The open book: what writers don’t tell writers about writing (part 2)
I made two embarrassing errors:
~ I called it jealousy, when I should have called it envy. Jealousy is when you fear someone covets what you already have. Envy is when you covet what others have.
~ I was trying, still, to be a bit cutesy about the whole thing. I’d never had a straight conversation with anyone about envy, and I was, frankly, nervous. I held back a bit.
Revisiting it, though, the gist of it holds true. Envy is a big, ugly secret. But it’s a normal part of a writing career. I encourage you to take a look at where I started the conversation, then come back to these addenda — the subtext and the even bigger, uglier, normal bits I’m going to blab.
Publishing is a zero sum game, sorta.
Writing is infinite. But the business is…mostly…not.
I know. I’m contradicting what I said in Part Two of my SFWA post. But I am positing that both sentiments are true. There is no single saucepan of success AND there are only so many eyeballs, so many publishers and magazines, so many awards and grants and fellowships. Sure, new ones pop up all the time, and the gates around publishing have crumbled, making way for a kind of amazing, chaotic democracy. When I say there are finite resources, I’m still talking those which are, as they say, “career-making.” The “pedigree” stuff.

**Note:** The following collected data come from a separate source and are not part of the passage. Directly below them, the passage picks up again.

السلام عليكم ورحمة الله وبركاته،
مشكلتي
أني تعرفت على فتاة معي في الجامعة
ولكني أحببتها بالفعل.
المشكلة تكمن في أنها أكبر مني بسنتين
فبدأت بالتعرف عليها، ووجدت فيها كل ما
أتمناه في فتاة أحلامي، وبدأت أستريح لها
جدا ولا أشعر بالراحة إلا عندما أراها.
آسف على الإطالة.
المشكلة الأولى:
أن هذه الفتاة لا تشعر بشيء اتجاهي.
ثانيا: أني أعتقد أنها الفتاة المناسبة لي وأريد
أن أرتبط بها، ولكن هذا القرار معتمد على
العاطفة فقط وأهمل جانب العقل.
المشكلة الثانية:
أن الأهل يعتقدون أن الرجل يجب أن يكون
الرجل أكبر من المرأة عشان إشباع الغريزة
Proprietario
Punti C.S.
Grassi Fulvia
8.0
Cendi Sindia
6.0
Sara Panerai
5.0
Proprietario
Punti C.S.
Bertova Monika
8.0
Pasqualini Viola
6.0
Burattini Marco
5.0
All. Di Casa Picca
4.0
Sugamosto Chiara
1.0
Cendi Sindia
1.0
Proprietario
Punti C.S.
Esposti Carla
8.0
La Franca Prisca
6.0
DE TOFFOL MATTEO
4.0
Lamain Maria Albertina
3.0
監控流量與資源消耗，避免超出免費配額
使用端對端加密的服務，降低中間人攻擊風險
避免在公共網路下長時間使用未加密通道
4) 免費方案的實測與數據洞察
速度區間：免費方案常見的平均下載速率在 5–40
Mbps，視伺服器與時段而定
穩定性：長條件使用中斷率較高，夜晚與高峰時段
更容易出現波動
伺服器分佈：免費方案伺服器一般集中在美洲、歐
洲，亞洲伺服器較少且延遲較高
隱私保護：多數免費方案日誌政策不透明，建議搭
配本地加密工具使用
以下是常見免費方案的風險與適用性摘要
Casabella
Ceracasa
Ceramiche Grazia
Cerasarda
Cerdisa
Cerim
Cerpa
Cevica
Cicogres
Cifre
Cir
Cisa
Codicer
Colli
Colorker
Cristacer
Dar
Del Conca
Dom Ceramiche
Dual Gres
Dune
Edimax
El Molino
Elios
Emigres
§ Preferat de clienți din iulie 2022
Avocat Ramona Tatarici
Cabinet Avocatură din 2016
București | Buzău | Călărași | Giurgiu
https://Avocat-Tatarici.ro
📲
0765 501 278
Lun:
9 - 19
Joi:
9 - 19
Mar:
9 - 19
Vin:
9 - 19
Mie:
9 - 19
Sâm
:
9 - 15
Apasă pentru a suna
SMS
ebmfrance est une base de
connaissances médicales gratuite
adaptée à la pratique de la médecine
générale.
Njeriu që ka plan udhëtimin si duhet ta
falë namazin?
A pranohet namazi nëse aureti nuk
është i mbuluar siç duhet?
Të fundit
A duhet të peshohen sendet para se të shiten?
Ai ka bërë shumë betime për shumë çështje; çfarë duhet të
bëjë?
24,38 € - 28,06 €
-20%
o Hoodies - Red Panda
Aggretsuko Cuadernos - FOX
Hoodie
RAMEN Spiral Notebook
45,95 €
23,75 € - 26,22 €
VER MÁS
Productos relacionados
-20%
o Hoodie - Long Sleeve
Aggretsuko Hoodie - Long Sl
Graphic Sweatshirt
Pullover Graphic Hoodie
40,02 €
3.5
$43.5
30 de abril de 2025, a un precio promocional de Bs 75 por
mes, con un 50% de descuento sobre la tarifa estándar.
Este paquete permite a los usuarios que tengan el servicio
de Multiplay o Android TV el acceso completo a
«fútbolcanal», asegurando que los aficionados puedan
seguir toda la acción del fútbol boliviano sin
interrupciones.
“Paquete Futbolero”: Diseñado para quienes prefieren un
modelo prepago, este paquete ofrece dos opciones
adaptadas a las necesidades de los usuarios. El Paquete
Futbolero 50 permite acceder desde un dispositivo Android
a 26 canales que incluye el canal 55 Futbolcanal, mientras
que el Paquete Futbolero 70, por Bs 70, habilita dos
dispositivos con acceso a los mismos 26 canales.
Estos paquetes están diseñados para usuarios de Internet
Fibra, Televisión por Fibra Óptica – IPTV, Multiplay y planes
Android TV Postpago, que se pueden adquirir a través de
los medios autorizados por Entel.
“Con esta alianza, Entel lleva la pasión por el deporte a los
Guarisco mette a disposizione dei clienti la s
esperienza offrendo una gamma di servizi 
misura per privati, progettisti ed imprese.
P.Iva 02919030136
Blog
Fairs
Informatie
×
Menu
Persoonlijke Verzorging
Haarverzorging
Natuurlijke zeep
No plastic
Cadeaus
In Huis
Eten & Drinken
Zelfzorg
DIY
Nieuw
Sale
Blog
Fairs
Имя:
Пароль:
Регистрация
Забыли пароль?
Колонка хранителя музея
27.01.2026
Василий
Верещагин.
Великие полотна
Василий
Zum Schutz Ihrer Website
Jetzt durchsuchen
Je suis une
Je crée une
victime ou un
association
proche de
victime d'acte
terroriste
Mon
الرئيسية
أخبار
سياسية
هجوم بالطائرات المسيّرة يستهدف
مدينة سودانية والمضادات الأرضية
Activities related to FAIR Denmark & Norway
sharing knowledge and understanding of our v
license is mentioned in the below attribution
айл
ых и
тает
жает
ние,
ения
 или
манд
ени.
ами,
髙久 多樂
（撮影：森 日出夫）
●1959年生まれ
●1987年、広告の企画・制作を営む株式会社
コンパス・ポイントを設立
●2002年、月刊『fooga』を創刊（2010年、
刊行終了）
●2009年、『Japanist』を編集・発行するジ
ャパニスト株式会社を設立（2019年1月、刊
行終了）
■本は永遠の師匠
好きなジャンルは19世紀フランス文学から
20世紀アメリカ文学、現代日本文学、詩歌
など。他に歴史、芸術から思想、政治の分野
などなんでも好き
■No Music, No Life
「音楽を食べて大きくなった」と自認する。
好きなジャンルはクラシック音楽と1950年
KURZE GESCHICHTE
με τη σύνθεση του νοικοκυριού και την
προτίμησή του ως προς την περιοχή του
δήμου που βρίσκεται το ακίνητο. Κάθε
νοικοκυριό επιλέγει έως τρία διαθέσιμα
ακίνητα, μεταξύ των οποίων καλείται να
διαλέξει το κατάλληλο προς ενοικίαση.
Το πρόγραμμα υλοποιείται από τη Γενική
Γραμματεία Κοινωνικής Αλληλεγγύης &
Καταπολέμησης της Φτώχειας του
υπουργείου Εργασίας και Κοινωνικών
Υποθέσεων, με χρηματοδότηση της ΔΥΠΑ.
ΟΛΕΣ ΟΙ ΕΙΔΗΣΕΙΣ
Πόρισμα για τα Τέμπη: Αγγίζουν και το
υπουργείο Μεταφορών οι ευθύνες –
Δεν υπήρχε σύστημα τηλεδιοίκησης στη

I’m not a snob. I’m a big believer in getting work out, even to bitty places, because your work does you no good on your hard drive where no one can see it*. We write to be read. However, when it comes to…reality, and making a living, it’s hard to argue with a story in The New Yorker, a Nebula, or NEA — which are finite resources (see what I mean?). So, in a sense, it is zero sum: someone else winning means I have not won.